Nesse sentido, Liane Hentschke, professora e pesquisadora da Universidade Federal do Rio Grande do Sul (UFRGS) e presidente da International Society for Musical Education (Sociedade Internacional do Ensino de Música), reitera as vantagens da incorporação da educação musical ao currículo escolar. "Diversas pesquisas comprovam que o ensino da música ajuda a desenvolver a lógica e o raciocínio, produzindo impactos positivos na aprendizagem em outras áreas", afirma Liane. Além disso, do ponto de vista da filosofia, continua ela, a música é uma linguagem que faz parte de todas as sociedades, bem como colabora para a socialização.
Não basta cantar
Liane admite, porém, que será necessário um processo de adaptação e ajustes, até mesmo em virtude da falta de professores habilitados. "A regulamentação da lei vai definir como o ensino de música vai se dar, se vai ser como disciplina ou em atividades extracurriculares." O importante, contudo, defende Liane, é que o ensino de música seja de boa qualidade e desenvolvido de maneira consistente. "Não é preciso criar, necessariamente, uma disciplina. Os alunos podem ter contato com o ensino de música numa banda, desde que todos tenham a oportunidade de participar", explica. "Mas é preciso ter clareza de que não basta cantar músicas em sala de aula", pondera a pesquisadora da UFRGS.
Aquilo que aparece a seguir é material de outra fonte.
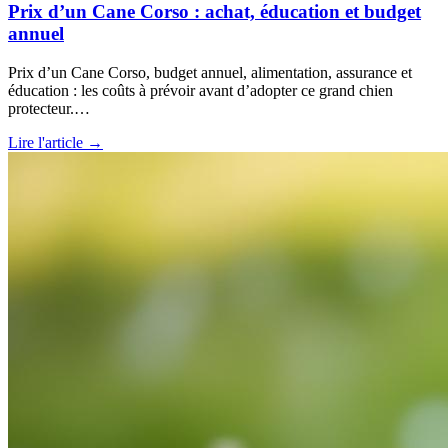
Prix d’un Cane Corso : achat, éducation et budget
annuel
Prix d’un Cane Corso, budget annuel, alimentation, assurance et
éducation : les coûts à prévoir avant d’adopter ce grand chien
protecteur.…
Lire l'article →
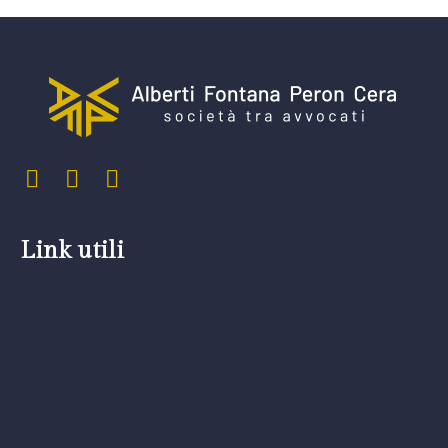
Link utili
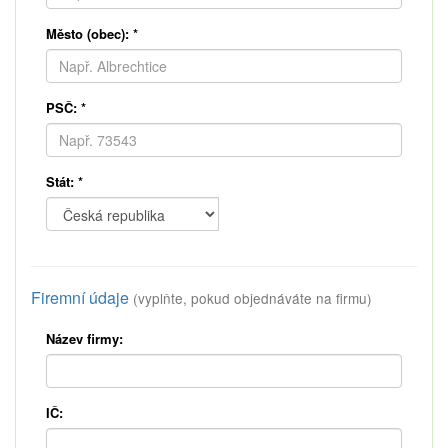
Město (obec):
*
PSČ:
*
Stát:
*
Firemní údaje
(vyplňte, pokud objednáváte na firmu)
Název firmy:
IČ:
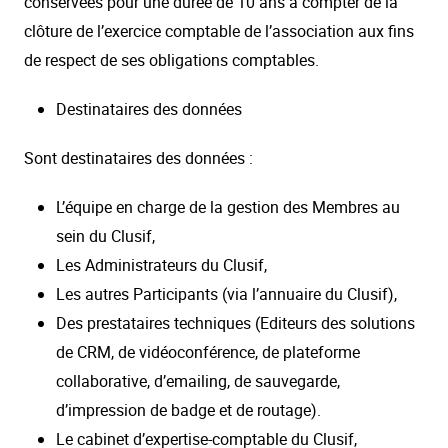
conservées pour une durée de 10 ans à compter de la
clôture de l’exercice comptable de l’association aux fins
de respect de ses obligations comptables.
Destinataires des données
Sont destinataires des données :
L’équipe en charge de la gestion des Membres au
sein du Clusif,
Les Administrateurs du Clusif,
Les autres Participants (via l’annuaire du Clusif),
Des prestataires techniques (Editeurs des solutions
de CRM, de vidéoconférence, de plateforme
collaborative, d’emailing, de sauvegarde,
d’impression de badge et de routage).
Le cabinet d’expertise-comptable du Clusif,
Nesse sentido, a experiência da inclusão de história e cultura africana, em conformidade com uma lei de 2003, pode ser ilustrativa das dificuldades inerentes à inclusão de conteúdos no currículo, a ponto de o Ministério da Educação (MEC), em conjunto com outras entidades, ter montado um grupo de trabalho para desenvolver um plano nacional visando à implementação da lei em larga escala, considerando que uma avaliação, realizada em 2007, apontou a existência de boas experiências desenvolvidas no âmbito das escolas, porém pontuais.
Ao mesmo tempo, uma pesquisa realizada pela organização não-governamental Centro de Estudos das Relações de Trabalho e Desigualdades (Ceert) revela que a falta de formação e de material didático são dois dos principais empecilhos para incorporar a história e a cultura africana no currículo da Educação Básica.
Ou seja, entre o que prevê a lei e o cotidiano das escolas, existe um caminho a ser percorrido, que perpassa, necessariamente, a formação de professores, o desenvolvimento de materiais didáticos e a construção de um currículo que possibilitem aos alunos oportunidades e condições de um desenvolvimento integral.